There are fine tuning things that can be done to alter handling and the toughest thing was getting the front suspension to stay smooth. polishing the kingpins helps and the more they wear the better they work.
find a small lipo battery and build a strap to hold it in or velco.
have fun...
http://www.trackmateracing.com/shop/category.php?id_category=10
this is the transponder timing system we use it works well for us


----------



## ekd (Jan 30, 2009)

Thanks for the link. I haven't been there for years, looks like he's been busy. I have his slot drag system, and it is apparently bulletproof. This RC system looks like a good value.

This is as far as I've gotten on the SC. The LTO plate is <7gr, cut from Delrin sheet. I plan to run short concrete oval with it, primarily, but didn't want to mod it permanently to LTO just yet.

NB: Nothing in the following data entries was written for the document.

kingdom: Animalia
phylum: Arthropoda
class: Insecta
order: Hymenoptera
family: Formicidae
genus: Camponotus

The wing wasn't in the kit, so I will make one. I have no rules to run under, so I can run whatever works. Any suggestions on size and shape?

Thanks for the tip... I'll polish them before final assembly. I'm new to onroad, and having a ton of fun just learning all this.

Any suggestions will always be welcome.



xxfile said:


> Eric I too am well aged... we have a group of 4 regulars that bought these cars last year...
> After running Micro RS4's since they came out with every hop up imagineable the parts are getting scarce...
> Sooo on to the BRP and its great dont let the simpleness of the chassis worry you it performs like a champ, is bulletproof, and parts are readily available.
> 
> ...


----------



## xxfile (Nov 17, 2011)

chuck the threaded end in a dremel and have at it with some polishing compound...
Buds lube for this DOES work very well I might add.
I believe he does make a LTO chassis but your mod looks good to a guy who only does road courses. Havent ever had the BRP on an oval.


----------